Tom Cruise plays something of a patsy in American Made, but he’s a patsy who knows the risks and still wants in. The movie is based on the life of Barry Seal, a commercial pilot who was recruited to do reconnaissance for the CIA in the late 1970s and would later become eagerly embroiled in the Colombian drug trade, the Nicaraguan revolution, and Noriega’s Panama. As portrayed by Cruise, Barry is a guy who just can’t say no to deals that are too good to be true, especially when they involve quick cash and a sense of adventure.
The movie’s strength is an agreeably relaxed performance from Cruise, whose characters are usually wound so tight that they sleep at Defcon 2. Barry is something different; he lets things come to him, and never gets too ruffled when they start heading south. Even after spending time in a Colombian jail—and emerging with cuts and a missing tooth—Barry still signs up for what he considers to be another high-flying lark. He’s not naive, just overly confident that if he flies fast enough and smart enough things will work out in the end.
American Made, then, can be filed in the category of Tom Cruise performances that function as self-critique. Barry has the skills and the smile to convince us he’s a winner, and always will be, but in the movie’s corners (where United States bureaucrats, Central American dictators, and Medellin drug dealers are pulling the strings), we can see a bad end closing in.
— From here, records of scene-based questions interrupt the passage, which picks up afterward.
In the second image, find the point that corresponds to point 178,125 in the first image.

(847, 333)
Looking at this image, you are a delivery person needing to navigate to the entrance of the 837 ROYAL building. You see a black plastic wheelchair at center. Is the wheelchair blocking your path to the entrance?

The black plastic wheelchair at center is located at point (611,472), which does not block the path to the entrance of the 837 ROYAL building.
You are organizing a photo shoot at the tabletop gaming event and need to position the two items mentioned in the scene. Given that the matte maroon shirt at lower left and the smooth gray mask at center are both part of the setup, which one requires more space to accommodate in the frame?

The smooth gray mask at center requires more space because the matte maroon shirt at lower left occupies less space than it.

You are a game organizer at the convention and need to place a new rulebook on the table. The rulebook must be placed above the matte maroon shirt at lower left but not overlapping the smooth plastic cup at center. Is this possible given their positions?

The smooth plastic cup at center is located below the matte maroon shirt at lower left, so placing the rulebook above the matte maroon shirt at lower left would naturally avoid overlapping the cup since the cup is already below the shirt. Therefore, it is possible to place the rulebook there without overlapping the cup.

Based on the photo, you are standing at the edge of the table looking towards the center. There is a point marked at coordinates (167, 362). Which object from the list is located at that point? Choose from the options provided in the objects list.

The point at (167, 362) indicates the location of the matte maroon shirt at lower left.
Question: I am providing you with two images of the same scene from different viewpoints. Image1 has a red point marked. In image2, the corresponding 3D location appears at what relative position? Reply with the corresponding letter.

The movie’s strength is an agreeably relaxed performance from Cruise.
Interestingly, director Doug Liman made a previous Tom Cruise picture that functions as self-critique: Edge of Tomorrow. That science-fiction flick, in which he played a weaselly military publicist trying to avoid active duty, backed off the Cruise deconstruction at the end, but American Made has more distance from its hero—even as Liman’s technique cleverly puts us in Barry’s headspace. Interspersed throughout are snippets of VHS tapes, in which Barry entertainingly narrates his wild tale into the camera. In the story proper, the camera is often right next to Cruise in extreme close-up. The gorgeous aerial footage, meanwhile—of Barry’s plane buzzing around amidst the richly saturated hues of various jungles—woos us with an aura of adventure.
That’s not to say American Made is without its own point of view. Although it’s primarily a darkly comic character study (aided by a playfully anarchic supporting performance from Domhnall Gleeson as Barry’s CIA contact), the movie is peppered with bits of political satire, especially in the use of footage from Ronald Reagan movies once the narrative moves into the 1980s. And in its surprisingly harsh ending, the film breaks its aesthetic connection with Barry completely with a visual flourish involving those VHS tapes. American Made ultimately ends as a tragedy, then, the tale of a fun guy who flew high for a while, only to be suddenly erased.